Hablemos de los mares, como el Mar Muerto, ¿usted sabe, estimado lector, por qué lo llaman así? Por la cantidad ingente de sales que contiene, casi un 25% más que el resto de los océanos. Situado entre Jordania e Israel, en realidad no es un mar sino un gran lago y tiene sus aguas cargadas de cloruros de magnesio, sodio, calcio, potasio, bromuros, sulfatos y carbonatos, un brebaje bastante incompatible con cualquier forma de vida… Aunque no tanto, porque como decía la tía Eduviges, siempre hay un roto para un descosido, en ese potaje viven algunos bichitos, pocos, es verdad, pero ahí están, unos microorganismos que denominan los que saben como halófilos, o sea, capaces de sobrevivir en ambientes salinos, acompañados de un protozoo ciliado, algunas algas y un grupo de bacterias.

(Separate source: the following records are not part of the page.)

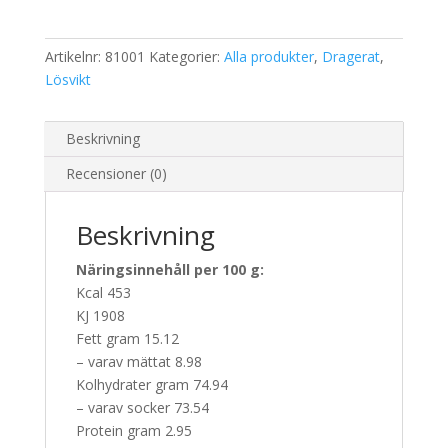
Artikelnr:
81001
Kategorier:
Alla produkter
,
Dragerat
,
Lösvikt
Beskrivning
Recensioner (0)
Beskrivning
Näringsinnehåll per 100 g:
Kcal 453
KJ 1908
Fett gram 15.12
– varav mättat 8.98
Kolhydrater gram 74.94
– varav socker 73.54
Protein gram 2.95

Otro mar que se las trae es el Mediterráneo, que como fue uno de los primeros en ser navegado tuvo un montón de nombres; los antiguos egipcios lo denominaban “Grand-vert”; los romanos, en un ataque de lógico egocentrismo, “Mare Nostrum “y a veces “Mare Internum”; en el Antiguo Testamento se le llamó la “Mer Hinder”, que traducido vendría a ser el “Mar del Oeste” o también el “Mar de los Philistins” porque este pueblo ocupaba una gran parte de las costas situadas cerca de Palestina. En hebreo era llamado «ha-Yam ha-Tikhon», el Mar del medio; en turco es Akdeniz, el Mar blanco y en árabe se llama Al-Baħr Al-Abyad Al-Muttawasit, El Mar blanco del medio.
Pero, si hablamos de mares y océanos, la historia de la medusa Turritopsis nutricula es la que se va a llevar las palmas de toda conversación marina. Este adorable hidrozoo bien podría ser el único que realmente alcanzó la fuente de la eterna juventud. Este hidrozoo de apenas medio centímetro de longitud no muere tras alcanzar su estado adulto, sino que tiene la capacidad de volver a ser pólipo, o sea, su forma juvenil y así repetir todo su ciclo vital, una y otra vez, las veces que quiera –y que no se encuentre con un tiburón con hambre-.
Así que ya sabe, perseverante lector, la idea es que hoy, si pasa junto a la costa, eche una mirada de agradecimiento hacia el este y, si puede, como quien no quiere la cosa, comencemos a cuidarlo un poquito más.